On the Rails

Against all odds, California is building a high-speed train line

News Transportation Urbanism West
The California High Speed Rail Authority is deep into construction on the first leg of what will be a $100-billion bullet train. Above: Crews work on a section of the San Joaquin River Viaduct & Pergola in Fresno that will allow the rail line to fly above existing highways and city streets. (Courtesy California High Speed Rail Authority)
The California High Speed Rail Authority is deep into construction on the first leg of what will be a $100-billion bullet train. Above: Crews work on a section of the San Joaquin River Viaduct & Pergola in Fresno that will allow the rail line to fly above existing highways and city streets. (Courtesy California High Speed Rail Authority)

After years of political wrangling, regulatory delay, and economic uncertainty, California’s $100-billion high-speed rail (HSR) project is finally under construction.

Though the project has more than doubled in cost and is now over 11 years behind schedule, the California High Speed Rail Authority, a public agency tasked with planning, designing, building, and operating the 300-mile route, has broken ground on a variety of key construction initiatives since 2016.

The agency is currently working on 20 sites scattered across five central California counties in an effort to build a 119-mile proof-of-concept route between Bakersfield and Madera by 2022.

Construction is in full-swing on a pergola deck structure that will carry trains over the existing freight rail lines at the San Joaquin River Viaduct.

Construction is in full-swing on a pergola deck structure that will carry trains over the existing freight rail lines at the San Joaquin River Viaduct. (Courtesy California High Speed Rail Authority)

Among the multifaceted works underway are the 3,700-foot-long Cedar Viaduct that will carry high-speed trains over State Route 99 in Fresno, and the 4,700-foot San Joaquin River Viaduct that will span the San Joaquin River to the north. The aerial alignments are test runs for the types of layered sites the authority will have to build over in more densely populated centers.

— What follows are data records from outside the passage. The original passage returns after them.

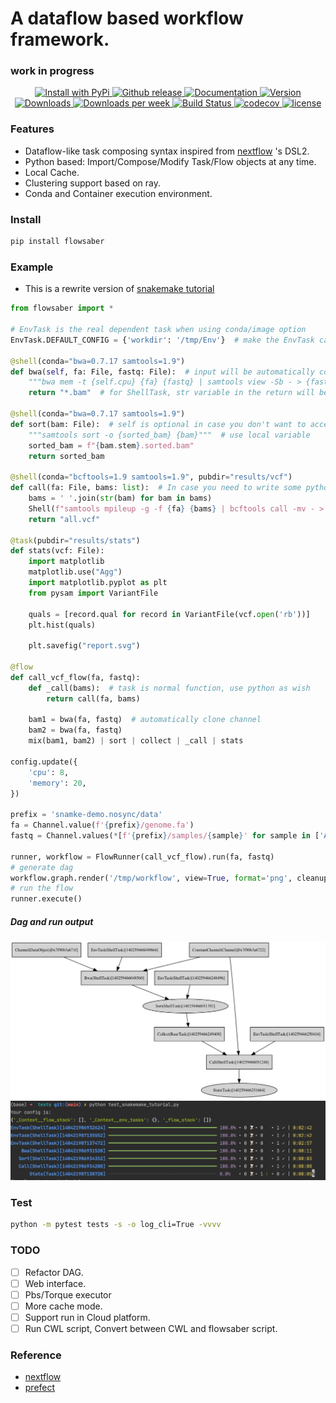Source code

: # A dataflow based workflow framework.
### work in progress

<p align="center">

  

  
  <a href="https://pypi.python.org/pypi/flowsaber/">
    <img src="https://img.shields.io/pypi/v/flowsaber.svg" alt="Install with PyPi" />
  </a>
  
  
  <a href="https://github.com/zhqu1148980644/flowsaber/releases">
  	<img src="https://img.shields.io/github/v/release/zhqu1148980644/flowsaber?include_prereleases&label=github" alt="Github release">
  </a>
 
  <a href="https://zhqu1148980644.github.io/flowsaber/index.html">
  	<img src="https://readthedocs.org/projects/ansicolortags/badge/?version=latest" alt="Documentation">
  </a>
  
  <a href="https://pypi.python.org/pypi/flowsaber">
    <img src="https://img.shields.io/pypi/pyversions/flowsaber.svg" alt="Version">
  </a>
  
  <a href="https://pepy.tech/project/flowsaber">
    <img src="https://pepy.tech/badge/flowsaber" alt="Downloads">
  </a>

  <a href="https://pepy.tech/project/flowsaber">
    <img src="https://pepy.tech/badge/flowsaber/week" alt="Downloads per week">
  </a>
  
  <a href="https://github.com/zhqu1148980644/flowsaber/actions/workflows/python-package-conda.yml">
    <img src="https://github.com/zhqu1148980644/flowsaber/actions/workflows/python-package-conda.yml/badge.svg" alt="Build Status">
  </a>

  <a href="https://app.codecov.io/gh/zhqu1148980644/flowsaber">
    <img src="https://codecov.io/gh/zhqu1148980644/flowsaber/branch/master/graph/badge.svg" alt="codecov">
  </a>

  <a href="https://github.com/zhqu1148980644/flowsaber/blob/master/LICENSE">
    <img src="https://img.shields.io/github/license/zhqu1148980644/flowsaber" alt="license">
  </a>

</p>




### Features

- Dataflow-like task composing syntax inspired from [nextflow](https://github.com/nextflow-io/nextflow) 's DSL2.
- Python based: Import/Compose/Modify Task/Flow objects at any time.
- Local Cache.
- Clustering support based on ray.
- Conda and Container execution environment.


### Install

```bash
pip install flowsaber
```

### Example

- This is a rewrite version of [snakemake tutorial](https://snakemake.readthedocs.io/en/stable/tutorial/short.html)

```python
from flowsaber import *

# EnvTask is the real dependent task when using conda/image option
EnvTask.DEFAULT_CONFIG = {'workdir': '/tmp/Env'}  # make the EnvTask cache at a global place

@shell(conda="bwa=0.7.17 samtools=1.9")
def bwa(self, fa: File, fastq: File):  # input will be automatically converted if has type annotation
    """bwa mem -t {self.cpu} {fa} {fastq} | samtools view -Sb - > {fastq.stem}.bam"""
    return "*.bam"  # for ShellTask, str variable in the return will be treated as File and globed

@shell(conda="bwa=0.7.17 samtools=1.9")
def sort(bam: File):  # self is optional in case you don't want to access the current task
    """samtools sort -o {sorted_bam} {bam}"""  # use local variable
    sorted_bam = f"{bam.stem}.sorted.bam"
    return sorted_bam

@shell(conda="bcftools=1.9 samtools=1.9", pubdir="results/vcf")
def call(fa: File, bams: list):  # In case you need to write some python codes
    bams = ' '.join(str(bam) for bam in bams)
    Shell(f"samtools mpileup -g -f {fa} {bams} | bcftools call -mv - > all.vcf")
    return "all.vcf"

@task(pubdir="results/stats")
def stats(vcf: File):
    import matplotlib
    matplotlib.use("Agg")
    import matplotlib.pyplot as plt
    from pysam import VariantFile

    quals = [record.qual for record in VariantFile(vcf.open('rb'))]
    plt.hist(quals)

    plt.savefig("report.svg")

@flow
def call_vcf_flow(fa, fastq):
    def _call(bams):  # task is normal function, use python as wish
        return call(fa, bams)

    bam1 = bwa(fa, fastq)  # automatically clone channel
    bam2 = bwa(fa, fastq)
    mix(bam1, bam2) | sort | collect | _call | stats

config.update({
    'cpu': 8,
    'memory': 20,
})

prefix = 'snamke-demo.nosync/data'
fa = Channel.value(f'{prefix}/genome.fa')
fastq = Channel.values(*[f'{prefix}/samples/{sample}' for sample in ['A.fastq', 'B.fastq', 'C.fastq']])

runner, workflow = FlowRunner(call_vcf_flow).run(fa, fastq)
# generate dag
workflow.graph.render('/tmp/workflow', view=True, format='png', cleanup=True)
# run the flow
runner.execute()
```

##### Dag and run output

![dag](docs/workflow.png)
![log](docs/snakemake_workflow_output.png)

### Test

```bash
python -m pytest tests -s -o log_cli=True -vvvv
```


### TODO
- [ ] Refactor DAG.
- [ ] Web interface.
- [ ] Pbs/Torque executor
- [ ] More cache mode.
- [ ] Support run in Cloud platform.
- [ ] Run CWL script, Convert between CWL and flowsaber script.

### Reference
- [nextflow](https://github.com/nextflow-io/nextflow)
- [prefect](https://github.com/PrefectHQ/prefect)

Here, where temperatures can reach 110 degrees during the day, workers are laying rebar for structural columns, balancing new concrete slabs on elevated spans, and acquiring new properties to complete the future rail alignment.

Roughly halfway between the two ends of this initial route, the Dragados-Flatiron Joint Venture Precast Facility outside of Hanford is currently under construction, as well. The precast concrete factory will supply girders and precast slabs for the bullet train project when it opens in 2019. Ultimately, the facility will produce roughly 1,300 different types of beams and nearly 500,000 precast slabs for the rail line.

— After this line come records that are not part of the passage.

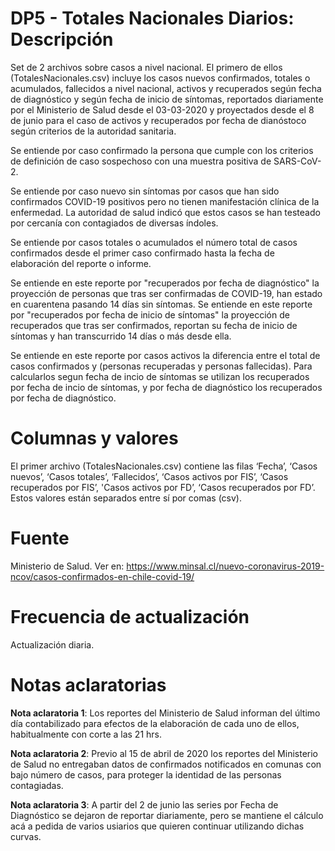 # DP5 - Totales Nacionales Diarios: Descripción
Set de 2 archivos sobre casos a nivel nacional. El primero de ellos (TotalesNacionales.csv) incluye los casos nuevos confirmados, totales o acumulados, fallecidos a nivel nacional, activos y recuperados según fecha de diagnóstico y según fecha de inicio de síntomas, reportados diariamente por el Ministerio de Salud desde el 03-03-2020 y proyectados desde el 8 de junio para el caso de activos y recuperados por fecha de dianóstoco según criterios de la autoridad sanitaria.

Se entiende por caso confirmado la persona que cumple con los criterios de definición de caso sospechoso con una muestra positiva de SARS-CoV-2.

Se entiende por caso nuevo sin síntomas por casos que han sido confirmados COVID-19 positivos pero no tienen manifestación clínica de la enfermedad. La autoridad de salud indicó que estos casos se han testeado por cercanía con contagiados de diversas índoles.

Se entiende por casos totales o acumulados el número total de casos confirmados desde el primer caso confirmado hasta la fecha de elaboración del reporte o informe. 

Se entiende en este reporte por "recuperados por fecha de diagnóstico" la proyección de personas que tras ser confirmadas de COVID-19, han estado en cuarentena pasando 14 días sin síntomas. Se entiende en este reporte por "recuperados por fecha de inicio de síntomas" la proyección de recuperados que tras ser confirmados, reportan su fecha de inicio de síntomas y han transcurrido 14 días o más desde ella.

Se entiende en este reporte por casos activos la diferencia entre el total de casos confirmados y (personas recuperadas y personas fallecidas). Para calcularlos segun fecha de incio de síntomas se utilizan los recuperados por fecha de incio de síntomas, y por fecha de diagnóstico los recuperados por fecha de diagnóstico.

# Columnas y valores
El primer archivo (TotalesNacionales.csv) contiene las filas ‘Fecha’, ‘Casos nuevos’, ‘Casos totales’, ‘Fallecidos’, ‘Casos activos por FIS’, ‘Casos recuperados por FIS’, 'Casos activos por FD’, ‘Casos recuperados por FD’. Estos valores están separados entre sí por comas (csv).

# Fuente
Ministerio de Salud. Ver en:
https://www.minsal.cl/nuevo-coronavirus-2019-ncov/casos-confirmados-en-chile-covid-19/

# Frecuencia de actualización
Actualización diaria. 

# Notas aclaratorias

**Nota aclaratoria 1**:  Los reportes del Ministerio de Salud informan del último día contabilizado para efectos de la elaboración de cada uno de ellos, habitualmente con corte a las 21 hrs. 

**Nota aclaratoria 2**: Previo al 15 de abril de 2020 los reportes del Ministerio de Salud no entregaban datos de confirmados notificados en comunas con bajo número de casos, para proteger la identidad de las personas contagiadas.

**Nota aclaratoria 3**: A partir del 2 de junio las series por Fecha de Diagnóstico se dejaron de reportar diariamente, pero se mantiene el cálculo acá a pedida de varios usiarios que quieren continuar utilizando dichas curvas.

Bruce Fukuji, principal at Albany, California–based Urban Design Innovations, is an architect working to develop transit-oriented community guidelines for sites across the state that will be impacted by the new route. In a statement, Fukuji explained that his goal was to “focus regional economic activity [and] attract public and private investment to stimulate the regeneration of station areas.” Fukuji added, “We are linking locally desired projects with potential cap-and-trade funding [and are] setting up the opportunity for local communities and disadvantaged communities to benefit from collaborating with us and our partner agencies.”

Though far from the state’s major urban centers now, when the full route is completed in 2033, it is expected to carry over 30 million passengers each year on trains traveling between 110 and 220 miles per hour.